Written request 1 –
In the passage on songs and memory, which city is home to the Experience Music Project?
Written request 2 –
Reproduce the part of the passage on songs and memory that opens with the words containing "The Classic Hits" and closes with "were staying in.".

Provided passage –
********

Graham Reid | | 1 min read
It's a well established fact that some songs write themselves into our autobiographies: we remember our first love by our favourite song, can be taken back to exactly where we were and who we were with when a certain piece of music plays, songs conjure up time and place . . . Talkin' 'bout them Night Moves.
The Classic Hits radio format plays on this fact, and rock'n'roll has become a nostalgia industry with things like the Rock and Roll Hall of Fame and Museum in Cleveland, the Experience Music Project in Seattle and the British Music Experience in London. Among others.
As Tom Petty notes in the introduction to The Live Anthology: "That's one amazing thing about music, the way it enters people's worlds to become part of the soundtrack to their lives. Rock Around the Clock, I remember hearing that when I was a kid. We were on a family vacation in Daytona Beach, had a little villa we were staying in.

********

Entries provided –

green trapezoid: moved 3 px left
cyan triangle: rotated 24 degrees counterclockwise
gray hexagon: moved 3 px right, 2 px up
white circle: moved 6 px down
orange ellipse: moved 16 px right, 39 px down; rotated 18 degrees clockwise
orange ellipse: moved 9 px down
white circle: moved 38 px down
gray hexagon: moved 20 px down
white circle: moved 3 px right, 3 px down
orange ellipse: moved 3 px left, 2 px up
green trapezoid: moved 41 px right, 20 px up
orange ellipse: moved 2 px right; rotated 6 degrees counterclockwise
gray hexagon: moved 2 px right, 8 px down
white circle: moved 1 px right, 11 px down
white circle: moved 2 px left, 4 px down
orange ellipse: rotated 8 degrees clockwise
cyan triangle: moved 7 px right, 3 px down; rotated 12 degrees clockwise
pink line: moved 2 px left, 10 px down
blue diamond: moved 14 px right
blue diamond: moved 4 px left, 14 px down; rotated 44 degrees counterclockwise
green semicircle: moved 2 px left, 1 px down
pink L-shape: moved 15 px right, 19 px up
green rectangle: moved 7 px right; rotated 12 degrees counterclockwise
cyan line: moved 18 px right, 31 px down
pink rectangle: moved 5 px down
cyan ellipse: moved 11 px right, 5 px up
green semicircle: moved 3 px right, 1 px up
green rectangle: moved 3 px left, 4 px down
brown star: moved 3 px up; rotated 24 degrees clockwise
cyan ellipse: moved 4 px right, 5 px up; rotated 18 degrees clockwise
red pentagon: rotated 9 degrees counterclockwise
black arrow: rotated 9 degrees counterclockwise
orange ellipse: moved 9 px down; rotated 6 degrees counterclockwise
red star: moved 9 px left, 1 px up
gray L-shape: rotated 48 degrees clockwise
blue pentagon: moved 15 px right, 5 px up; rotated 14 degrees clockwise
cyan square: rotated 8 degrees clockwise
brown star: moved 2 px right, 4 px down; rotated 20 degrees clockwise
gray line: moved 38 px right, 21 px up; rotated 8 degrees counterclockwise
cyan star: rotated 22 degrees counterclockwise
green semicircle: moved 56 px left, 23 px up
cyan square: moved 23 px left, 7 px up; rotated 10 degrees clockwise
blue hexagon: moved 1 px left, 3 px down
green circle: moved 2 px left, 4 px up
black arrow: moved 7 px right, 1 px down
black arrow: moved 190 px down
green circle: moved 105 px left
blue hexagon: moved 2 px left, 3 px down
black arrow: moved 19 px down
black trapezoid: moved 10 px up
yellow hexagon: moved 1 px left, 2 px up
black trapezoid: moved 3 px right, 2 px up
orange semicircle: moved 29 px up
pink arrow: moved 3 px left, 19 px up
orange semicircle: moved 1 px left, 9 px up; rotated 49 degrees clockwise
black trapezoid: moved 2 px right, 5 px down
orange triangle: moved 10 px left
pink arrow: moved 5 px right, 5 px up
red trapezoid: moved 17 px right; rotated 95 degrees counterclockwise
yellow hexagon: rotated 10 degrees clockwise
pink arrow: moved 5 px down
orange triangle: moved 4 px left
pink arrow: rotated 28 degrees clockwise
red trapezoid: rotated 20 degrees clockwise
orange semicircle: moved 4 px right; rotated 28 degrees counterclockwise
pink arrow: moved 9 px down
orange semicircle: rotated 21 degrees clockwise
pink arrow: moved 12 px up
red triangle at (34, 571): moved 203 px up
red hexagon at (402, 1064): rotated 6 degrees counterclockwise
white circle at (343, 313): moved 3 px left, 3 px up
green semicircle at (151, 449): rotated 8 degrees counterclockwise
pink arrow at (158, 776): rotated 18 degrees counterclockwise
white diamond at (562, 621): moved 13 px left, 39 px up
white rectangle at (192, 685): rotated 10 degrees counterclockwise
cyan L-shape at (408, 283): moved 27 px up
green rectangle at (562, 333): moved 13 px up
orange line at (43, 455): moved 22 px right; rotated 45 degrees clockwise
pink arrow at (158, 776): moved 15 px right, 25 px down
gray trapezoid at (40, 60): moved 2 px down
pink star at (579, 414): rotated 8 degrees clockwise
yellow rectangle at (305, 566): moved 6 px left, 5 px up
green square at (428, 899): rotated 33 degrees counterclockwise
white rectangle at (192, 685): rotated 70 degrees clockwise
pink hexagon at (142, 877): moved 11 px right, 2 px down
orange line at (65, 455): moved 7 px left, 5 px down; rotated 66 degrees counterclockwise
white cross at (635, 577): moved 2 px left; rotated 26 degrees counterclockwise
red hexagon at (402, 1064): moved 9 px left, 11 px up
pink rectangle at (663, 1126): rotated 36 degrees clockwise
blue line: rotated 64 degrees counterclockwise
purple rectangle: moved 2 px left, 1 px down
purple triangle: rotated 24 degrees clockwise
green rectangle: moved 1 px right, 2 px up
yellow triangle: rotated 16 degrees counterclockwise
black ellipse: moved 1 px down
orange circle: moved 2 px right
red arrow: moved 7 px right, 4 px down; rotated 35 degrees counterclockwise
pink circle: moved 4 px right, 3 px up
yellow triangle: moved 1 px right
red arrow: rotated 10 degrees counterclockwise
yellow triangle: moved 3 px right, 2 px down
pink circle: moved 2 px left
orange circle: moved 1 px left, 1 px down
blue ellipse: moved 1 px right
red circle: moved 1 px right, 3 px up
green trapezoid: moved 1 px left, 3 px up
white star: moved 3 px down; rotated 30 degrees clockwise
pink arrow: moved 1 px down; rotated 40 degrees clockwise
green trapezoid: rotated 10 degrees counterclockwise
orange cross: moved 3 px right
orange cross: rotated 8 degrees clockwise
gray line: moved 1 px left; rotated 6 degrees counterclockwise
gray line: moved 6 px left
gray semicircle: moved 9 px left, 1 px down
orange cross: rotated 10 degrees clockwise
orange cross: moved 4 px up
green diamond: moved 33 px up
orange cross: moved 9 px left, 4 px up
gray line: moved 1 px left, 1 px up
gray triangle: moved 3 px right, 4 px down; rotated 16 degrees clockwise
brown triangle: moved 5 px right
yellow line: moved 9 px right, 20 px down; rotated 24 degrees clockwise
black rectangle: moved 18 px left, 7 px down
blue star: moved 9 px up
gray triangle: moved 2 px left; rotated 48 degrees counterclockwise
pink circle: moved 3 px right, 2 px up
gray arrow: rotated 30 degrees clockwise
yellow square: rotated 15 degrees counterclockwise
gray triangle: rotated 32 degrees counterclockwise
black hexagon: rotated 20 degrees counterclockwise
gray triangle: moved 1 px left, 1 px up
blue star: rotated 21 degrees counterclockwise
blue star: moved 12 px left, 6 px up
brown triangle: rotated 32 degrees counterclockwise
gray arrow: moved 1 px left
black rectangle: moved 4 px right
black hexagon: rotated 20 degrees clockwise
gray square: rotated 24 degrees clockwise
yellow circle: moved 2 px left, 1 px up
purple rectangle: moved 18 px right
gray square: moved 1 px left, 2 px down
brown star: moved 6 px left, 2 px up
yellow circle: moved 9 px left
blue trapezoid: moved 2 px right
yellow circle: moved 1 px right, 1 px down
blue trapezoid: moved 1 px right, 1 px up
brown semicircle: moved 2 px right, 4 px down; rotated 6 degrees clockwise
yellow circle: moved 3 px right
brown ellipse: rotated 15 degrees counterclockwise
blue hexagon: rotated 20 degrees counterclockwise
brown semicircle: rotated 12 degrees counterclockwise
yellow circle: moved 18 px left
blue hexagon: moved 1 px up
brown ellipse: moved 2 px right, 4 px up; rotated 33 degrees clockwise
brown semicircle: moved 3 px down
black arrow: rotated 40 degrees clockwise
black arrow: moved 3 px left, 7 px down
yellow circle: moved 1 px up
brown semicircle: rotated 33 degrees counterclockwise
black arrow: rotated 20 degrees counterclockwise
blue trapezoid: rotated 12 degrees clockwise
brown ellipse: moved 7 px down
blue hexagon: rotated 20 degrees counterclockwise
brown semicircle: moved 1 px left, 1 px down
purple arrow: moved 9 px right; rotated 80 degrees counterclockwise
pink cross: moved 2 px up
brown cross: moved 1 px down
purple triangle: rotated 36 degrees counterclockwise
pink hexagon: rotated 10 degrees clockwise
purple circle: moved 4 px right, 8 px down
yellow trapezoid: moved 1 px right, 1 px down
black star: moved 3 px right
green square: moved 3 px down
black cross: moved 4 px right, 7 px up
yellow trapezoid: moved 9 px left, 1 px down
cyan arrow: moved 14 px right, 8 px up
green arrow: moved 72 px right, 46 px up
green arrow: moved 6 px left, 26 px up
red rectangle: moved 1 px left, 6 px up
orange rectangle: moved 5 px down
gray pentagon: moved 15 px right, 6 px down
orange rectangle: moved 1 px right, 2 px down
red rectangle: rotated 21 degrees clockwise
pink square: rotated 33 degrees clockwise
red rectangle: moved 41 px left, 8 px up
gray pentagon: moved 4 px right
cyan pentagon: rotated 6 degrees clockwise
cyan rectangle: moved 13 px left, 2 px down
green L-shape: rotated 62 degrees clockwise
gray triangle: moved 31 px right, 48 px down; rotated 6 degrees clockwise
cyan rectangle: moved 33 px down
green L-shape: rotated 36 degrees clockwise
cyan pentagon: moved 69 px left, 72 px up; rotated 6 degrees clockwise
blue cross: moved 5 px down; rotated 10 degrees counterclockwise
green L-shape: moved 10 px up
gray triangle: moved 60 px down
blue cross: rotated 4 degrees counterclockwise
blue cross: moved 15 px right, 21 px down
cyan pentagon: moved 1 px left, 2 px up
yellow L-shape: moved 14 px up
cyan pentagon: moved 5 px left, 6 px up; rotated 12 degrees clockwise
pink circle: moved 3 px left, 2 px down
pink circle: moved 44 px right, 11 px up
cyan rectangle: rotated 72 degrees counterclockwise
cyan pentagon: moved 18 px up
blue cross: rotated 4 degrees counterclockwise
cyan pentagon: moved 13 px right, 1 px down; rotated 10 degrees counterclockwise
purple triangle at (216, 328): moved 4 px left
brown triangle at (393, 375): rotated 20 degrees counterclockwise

********

Exercise solution 1 –
Seattle

Exercise solution 2 –
The Classic Hits radio format plays on this fact, and rock'n'roll has become a nostalgia industry with things like the Rock and Roll Hall of Fame and Museum in Cleveland, the Experience Music Project in Seattle and the British Music Experience in London. Among others.
As Tom Petty notes in the introduction to The Live Anthology: "That's one amazing thing about music, the way it enters people's worlds to become part of the soundtrack to their lives. Rock Around the Clock, I remember hearing that when I was a kid. We were on a family vacation in Daytona Beach, had a little villa we were staying in.